Figure 3.10 shows that coupling the energy balance does not alter the existence of distinct minima. As in Figure 3.2, there are distinct minima for \(V_{cmax}\) and \(g_{s}\). \(J_{max}\) also has a minima but due to its little influence on the carbon costs, the optimization algorithm cannot find that minima and tends to predict too high values for \(J_{max}\).

Code
# Get reference dataframe
n_steps <- 50
df_base_cc <- tibble(.rows = n_steps)

df_base_cc$vcmax      <- rep(vcmax, n_steps)
df_base_cc$jmax       <- rep(jmax, n_steps)
df_base_cc$gs         <- rep(gs, n_steps)
df_base_cc$cost_total <- rep(NA, n_steps)
df_base_cc$cost_vcmax <- rep(NA, n_steps)
df_base_cc$cost_jmax  <- rep(NA, n_steps)
df_base_cc$cost_gs    <- rep(NA, n_steps)

df_cc <- tibble()

# Calculate carbon costs
loop_carbon_costs <- function(df_in, var) {
  
  for (i in 1:nrow(df_in)) {
    
    output <- 
      calculate_traits_and_costs(
        par = c(df_in$vcmax[i],
                df_in$jmax[i],
                df_in$gs[i]),
        tc_air = tc_air,
        vpd_air = vpd_air,
        ppfd = ppfd,
        co2 = co2,
        patm = patm,
        kphio = kphio,
        include_energy_balance = TRUE,
        return_all = TRUE,
        units_out_per_second = TRUE
      )
      
      df_in$cost_total[i] <- output$carbon_costs
      df_in$cost_vcmax[i] <- output$cost_vcmax
      df_in$cost_jmax[i]  <- output$cost_jmax
      df_in$cost_gs[i]    <- output$cost_transp
      
  }
  
  df_out <- 
    df_in |> 
    select(starts_with("cost"), !!var) |> 
    # pivot_longer(
    #   cols = starts_with("cost"),
    #   names_to = "cost_name",
    #   values_to = "cost_value") |> 
    pivot_longer(
      cols = !!var,
      names_to = "var",
      values_to = "val")
  
  return(df_out)               
}

## Run function
# Vcmax
df_tmp <- df_base_cc
df_tmp$vcmax <- seq(vcmax/10, vcmax*10, length.out = n_steps)

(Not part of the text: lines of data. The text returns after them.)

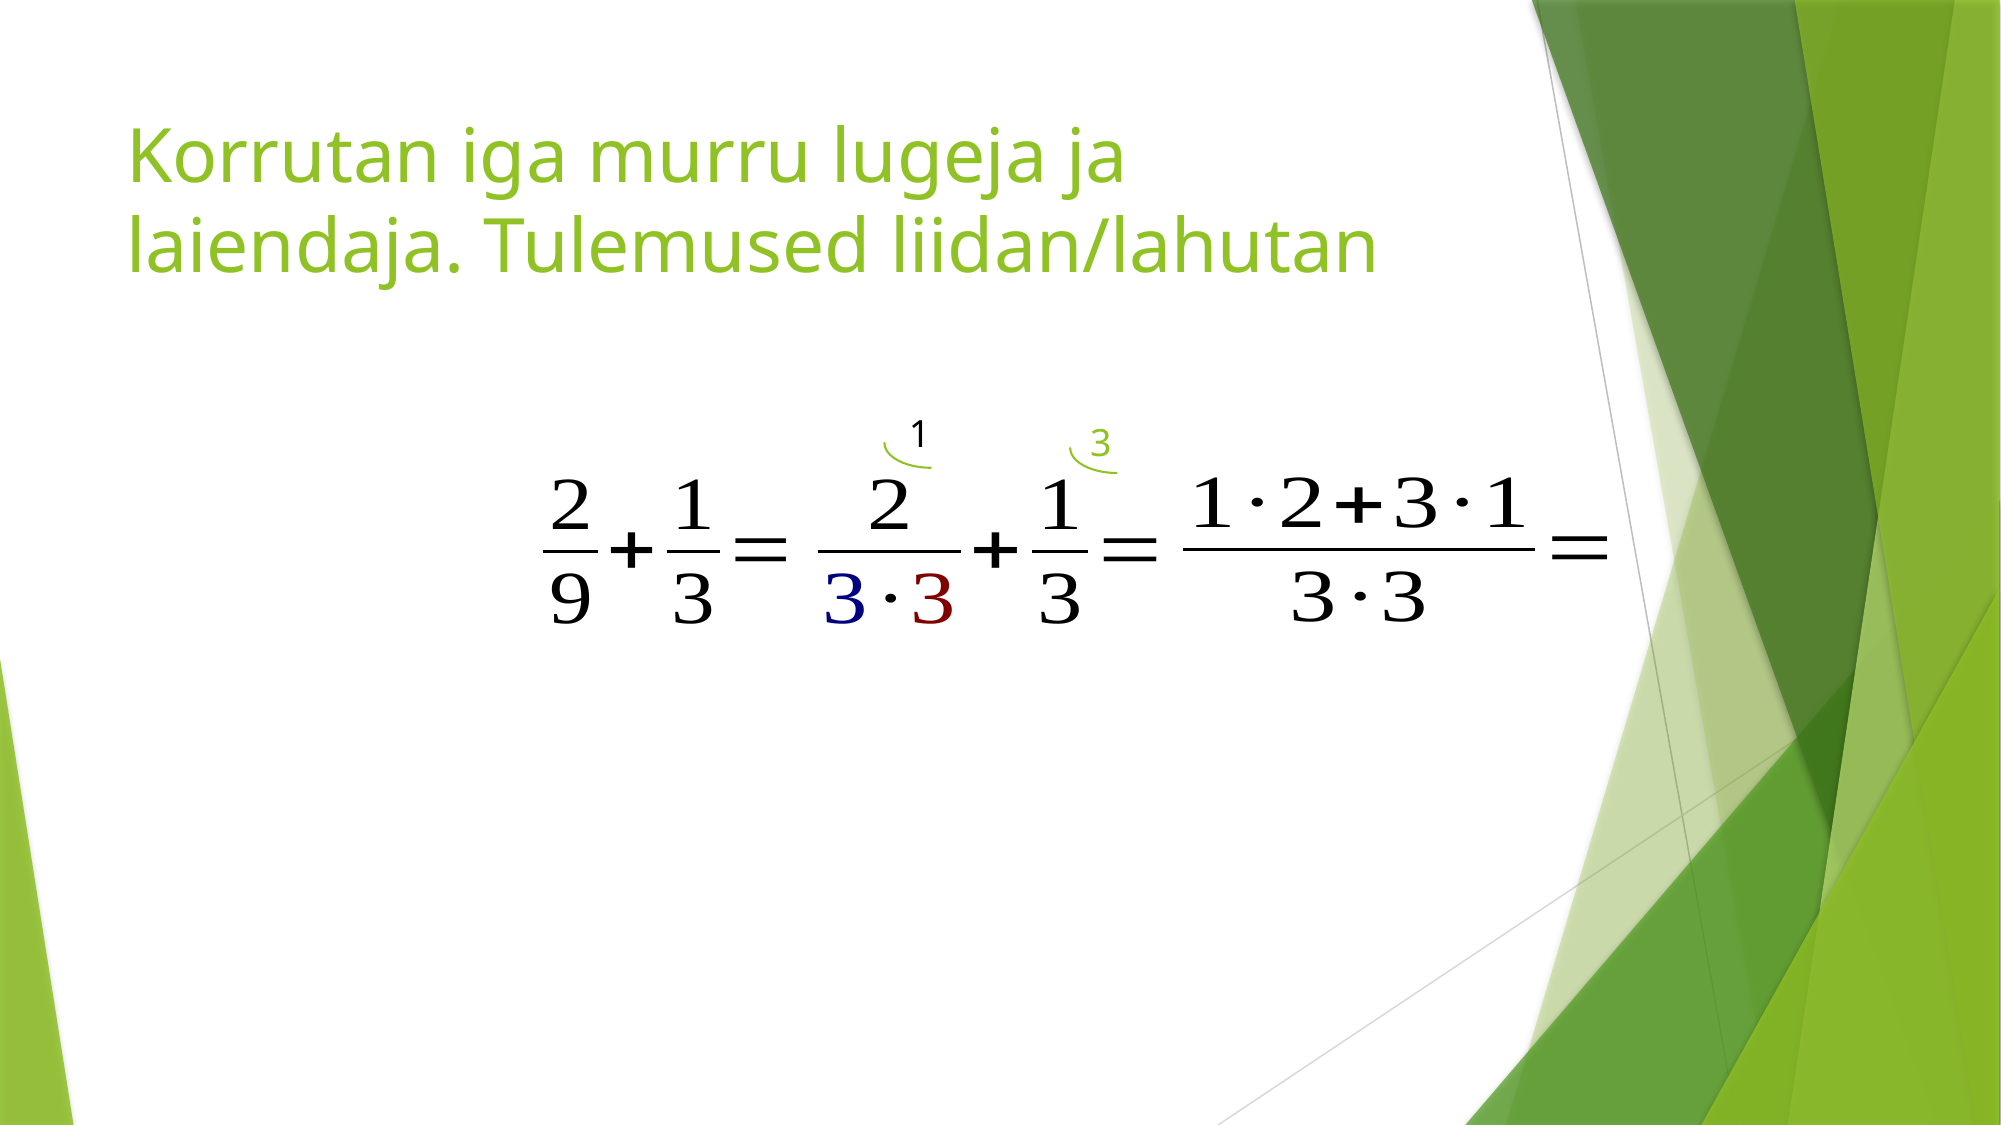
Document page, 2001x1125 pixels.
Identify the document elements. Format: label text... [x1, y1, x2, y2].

title Korrutan iga murru lugeja ja laiendaja. Tulemused liidan/lahutan [111, 99, 1479, 358]
text_box 1 [894, 403, 946, 462]
chart [529, 460, 1629, 640]
text_box 3 [1075, 411, 1127, 462]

df_tmp  <- loop_carbon_costs(df_tmp, "vcmax")
df_cc   <- rbind(df_cc, df_tmp)

# Jmax
df_tmp <- df_base_cc
df_tmp$jmax <- seq(jmax/10, jmax*10, length.out = n_steps)

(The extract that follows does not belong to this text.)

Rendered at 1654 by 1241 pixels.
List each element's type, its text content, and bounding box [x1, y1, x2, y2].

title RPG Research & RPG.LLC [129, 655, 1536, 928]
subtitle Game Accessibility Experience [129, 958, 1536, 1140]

df_tmp  <- loop_carbon_costs(df_tmp, "jmax")
df_cc   <- rbind(df_cc, df_tmp)

# gs
df_tmp <- df_base_cc
df_tmp$gs <- seq(gs/10, gs*10, length.out = n_steps)

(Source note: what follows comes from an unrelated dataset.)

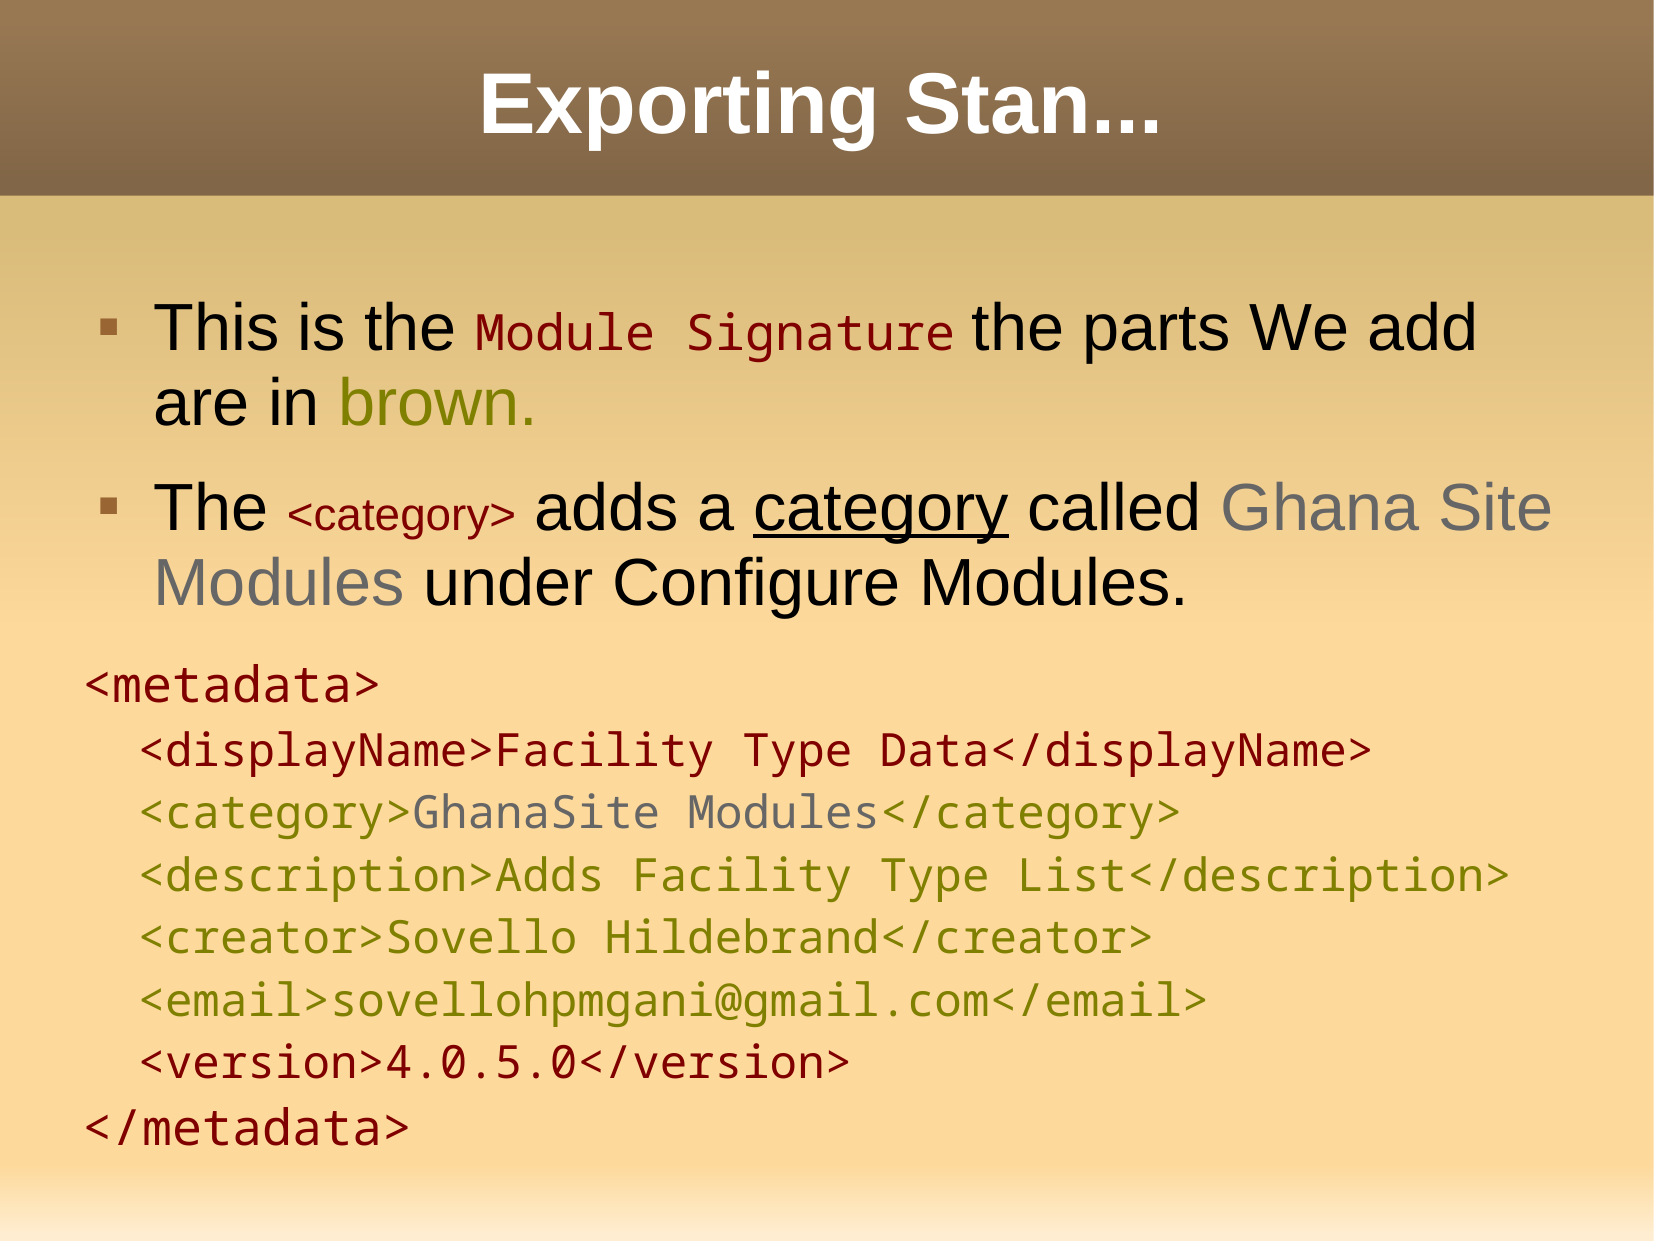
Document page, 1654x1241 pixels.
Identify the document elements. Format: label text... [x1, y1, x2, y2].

title Exporting Stan... [76, 0, 1565, 208]
list This is the Module Signature the parts We add are in brown. The <category> adds a category called Ghana Site Modules under Configure Modules. <metadata> <displayName>Facility Type Data</displayName> <category>GhanaSite Modules</category> <description>Adds Facility Type List</description> <creator>Sovello Hildebrand</creator> <email>sovellohpmgani@gmail.com</email> <version>4.0.5.0</version> </metadata> [82, 290, 1571, 1109]
picture [0, 0, 1654, 1241]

df_tmp  <- loop_carbon_costs(df_tmp, "gs")
df_cc   <- rbind(df_cc, df_tmp)

## Plot it
df_cc |> 
  ggplot() +
  aes(x = val*1e6, y = cost_total) +
  geom_line() +
  geom_point() +
  facet_wrap(~var, scales = "free_x") +
  labs(title = "Sensitivity of Carbon Costs (with energy balance)",
       x = "Trait value [mu mol/m^2/s]",
       y = "Relative Carbon Costs") +
  theme_classic()

Figure 3.10: Sensitivity of the carbon costs defined in Equation 2.10 to changes in \(V_{cmax}\), \(J_{cmax}\), and \(g_{s}\) when energy balance is coupled.
Code
df_cc |> 
  ggplot() +
  aes(x = val*1e6, y = cost_total) +
  geom_line() +
  geom_point() +
  facet_wrap(~var, scales = "free_x") +
  labs(title = "Sensitivity of Carbon Costs (with energy balance)",
       x = "Trait value [mu mol/m^2/s]",
       y = "Relative Carbon Costs") +
  theme_classic() +
  ylim(750, 900)

Figure 3.11: Sensitivity of the carbon costs defined in Equation 2.10 to changes in \(V_{cmax}\), \(J_{cmax}\), and \(g_{s}\) when energy balance is coupled. Same plot as Figure 3.10 but zoomed in to show minor increase in costs with increasing \(J_{cmax}\).